• Aim of the task: Your answer must be the lines from the first record through the line that contains "left ankle: (104, 171)", copied exactly and without any pictures.

• Material provided:
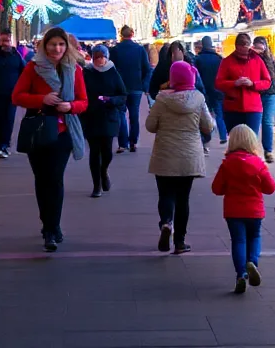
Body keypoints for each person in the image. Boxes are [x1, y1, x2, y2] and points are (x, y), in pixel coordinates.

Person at [12, 27, 88, 252]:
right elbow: (17, 96)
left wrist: (70, 106)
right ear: (45, 46)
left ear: (67, 47)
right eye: (53, 44)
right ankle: (47, 223)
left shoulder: (74, 70)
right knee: (42, 179)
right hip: (40, 130)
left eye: (61, 45)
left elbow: (84, 101)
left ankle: (52, 228)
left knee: (54, 179)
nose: (57, 48)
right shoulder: (33, 68)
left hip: (63, 132)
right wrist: (41, 99)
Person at [146, 61, 215, 255]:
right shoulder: (199, 98)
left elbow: (150, 126)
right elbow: (208, 127)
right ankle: (180, 242)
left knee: (166, 194)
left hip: (165, 154)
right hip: (189, 155)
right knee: (183, 199)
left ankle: (166, 223)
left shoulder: (161, 99)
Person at [212, 124, 275, 293]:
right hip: (254, 210)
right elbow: (270, 188)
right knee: (254, 236)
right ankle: (252, 262)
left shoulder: (227, 164)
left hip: (233, 211)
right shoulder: (258, 164)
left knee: (238, 241)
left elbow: (216, 189)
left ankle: (240, 274)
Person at [82, 44, 127, 198]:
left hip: (109, 117)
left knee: (107, 151)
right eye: (97, 57)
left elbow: (122, 95)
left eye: (102, 56)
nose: (100, 60)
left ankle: (104, 171)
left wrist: (111, 100)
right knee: (94, 152)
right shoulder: (86, 73)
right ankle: (96, 185)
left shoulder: (113, 72)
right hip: (91, 117)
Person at [215, 33, 272, 134]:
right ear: (236, 46)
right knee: (235, 140)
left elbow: (267, 82)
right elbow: (218, 83)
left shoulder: (257, 60)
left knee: (251, 140)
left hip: (253, 108)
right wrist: (234, 83)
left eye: (246, 45)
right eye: (241, 46)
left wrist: (253, 84)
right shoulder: (227, 61)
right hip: (232, 108)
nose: (244, 49)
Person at [111, 25, 152, 153]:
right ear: (132, 34)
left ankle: (123, 144)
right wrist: (144, 85)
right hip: (136, 87)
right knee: (134, 115)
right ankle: (133, 142)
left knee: (121, 114)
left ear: (121, 34)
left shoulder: (115, 50)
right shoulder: (140, 50)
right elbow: (147, 69)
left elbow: (111, 69)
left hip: (120, 87)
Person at [0, 30, 25, 158]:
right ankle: (0, 146)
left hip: (12, 95)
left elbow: (23, 72)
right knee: (0, 120)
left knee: (9, 119)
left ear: (11, 40)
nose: (5, 43)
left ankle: (5, 145)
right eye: (3, 40)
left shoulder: (16, 56)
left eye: (7, 40)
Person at [251, 36, 275, 163]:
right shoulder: (251, 58)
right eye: (256, 46)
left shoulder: (272, 58)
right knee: (255, 123)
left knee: (268, 122)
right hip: (256, 94)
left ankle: (268, 151)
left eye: (261, 46)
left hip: (270, 94)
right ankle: (252, 150)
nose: (259, 49)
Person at [195, 35, 227, 147]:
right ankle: (223, 136)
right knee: (220, 114)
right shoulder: (219, 59)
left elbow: (196, 77)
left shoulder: (198, 59)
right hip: (218, 91)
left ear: (203, 45)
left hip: (204, 92)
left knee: (204, 115)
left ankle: (206, 137)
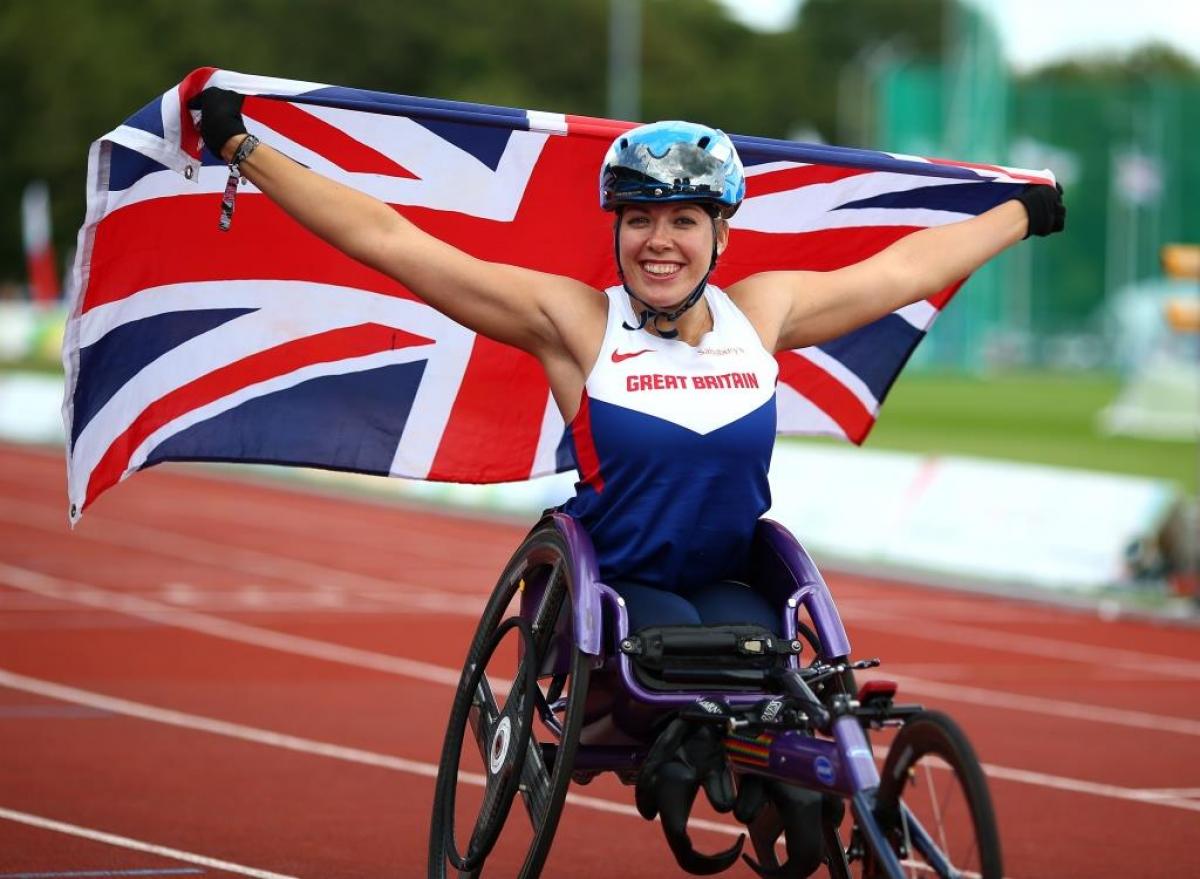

• Written solution:
Body keypoints for each person in the image. Boxes are [x1, y1, x2, y2] and points are (x, y), in pixel coordinates.

Person at [12, 27, 88, 252]:
right elbow: (17, 96)
left wrist: (70, 106)
right ear: (45, 46)
left ear: (67, 47)
right eye: (53, 44)
right ankle: (47, 223)
left shoulder: (74, 70)
right knee: (42, 179)
right hip: (40, 130)
left eye: (61, 45)
left elbow: (84, 101)
left ankle: (52, 228)
left knee: (54, 179)
nose: (57, 48)
right shoulder: (33, 68)
left hip: (63, 132)
right wrist: (41, 99)
Person at [146, 61, 215, 255]:
right shoulder: (199, 98)
left elbow: (150, 126)
right elbow: (208, 127)
right ankle: (180, 242)
left knee: (166, 194)
left hip: (165, 154)
right hip: (189, 155)
right knee: (183, 199)
left ankle: (166, 223)
left shoulder: (161, 99)
Person at [212, 124, 275, 293]:
right hip: (254, 210)
right elbow: (270, 188)
right knee: (254, 236)
right ankle: (252, 262)
left shoulder: (227, 164)
left hip: (233, 211)
right shoulder: (258, 164)
left knee: (238, 241)
left elbow: (216, 189)
left ankle: (240, 274)
Person at [82, 44, 127, 198]:
left hip: (109, 117)
left knee: (107, 151)
right eye: (97, 57)
left elbow: (122, 95)
left eye: (102, 56)
nose: (100, 60)
left ankle: (104, 171)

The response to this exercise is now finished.